Affiliate Account Form Fields
- Affiliate Role*: The role that best describes what the affiliate will be doing at Children’s of Alabama.
- Legal Name of Non-Children's Learner or Affiliate*: The affiliate’s given name as listed on their legal id.
- Preferred Name or Goes By Name: The name the affiliate wishes to be referenced by.
- Affiliate Work or School Email Address*: The email address where the affiliate will receive email notifications from COA. This can be a personal email if a school or work email is not available.
- Affiliate’s Organization or School*: Be sure to enter the name of the organization or school where the affiliate works or attends.
- Work Location*: The work location for the affiliate (Onsite or Offsite Remotely).
- Federal CMS Mandate Acknowledgement*: Acknowledge that you understand the requirements of the Federal CMS Mandate.
- Children’s Systems/Training Needed: COA Systems, application, and training needed for the affiliate to perform their role assignment.
- System Access Acknowledgement*: Acknowledge that you understand that you may be required to complete online training and submit a request for access form.
- Is the Children’s email account needed?*: If the role of the affiliate will supplement staff, a COA email address will be needed.
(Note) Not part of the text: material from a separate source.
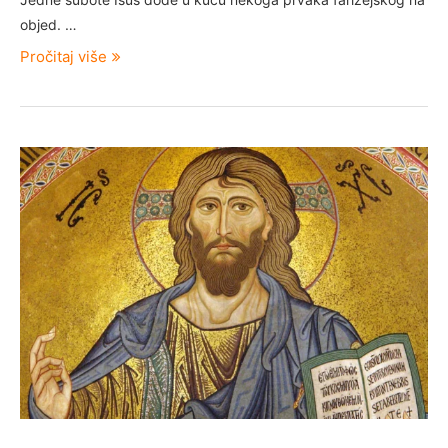
objed. …
Pročitaj više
Short student rotations will not have an email with COA.
- Will the affiliate be scheduled to cover shifts to supplement staffing*? If the affiliate will be covering scheduled staff shifts, select Yes.
- Patient Care Role: Select whether the affiliate will provide direct or indirect care to the patient. If the affiliate will not be providing any type of patient care, select “No patient care”.
- If returning, former role at Children’s: If the affiliate is returning to COA, select the former role for the affiliate.
- Former Children’s ID Number: If the affiliate is returning to COA, enter the COA ID Number that was previously assigned.
- UAB Blazer ID: AD Account assigned to staff and students of UAB.
- Affiliate Base or School Location*: The city and state of the affiliate’s organization or school.
- Date Joining COA*: The beginning date for the affiliate assignment.
- Date Leaving COA*: The end date for the affiliate assignment.
- Affiliate Identifier: Enter the social security number or date of birth. This data is used only to prevent duplicate accounts and is stored securely not shared. Be sure to enter all nine digits of the social security number or month, date, and year of birthdate.
- Licensure*: Select the affiliate licensure, for example, Respiratory therapist.
- RPN/LPN Licensure #: ID number assigned to an RPN or LPN licensure.
- Children’s Organization Unit Name (Org Unit): Select the affiliate’s organization unit for Children’s of Alabama.
- Children’s Coordinator Email*: Enter the email address for the COA Coordinator they will be working with (typically the person who will assign training and approve system access).
- Affiliate Type Requested*: Select the affiliate type.
- Affiliate Role or Function at Children’s*: Enter the affiliate’s role at COA. Use a descriptive title as this will be sent over for badge printing.
- Non-Children’s Supervisor or Coordinator* First and last name of the supervisor or coordinator at the affiliate’s work or school organization.
- Non-Children’s Supervisor or Coordinator Email*: Be sure to enter the email address of the supervisors or coordinator at the affiliate’s work or school organization.
- Special Considerations: Enter any additional information related to the affiliate requirements, role, security, or other pertinent information related to this request.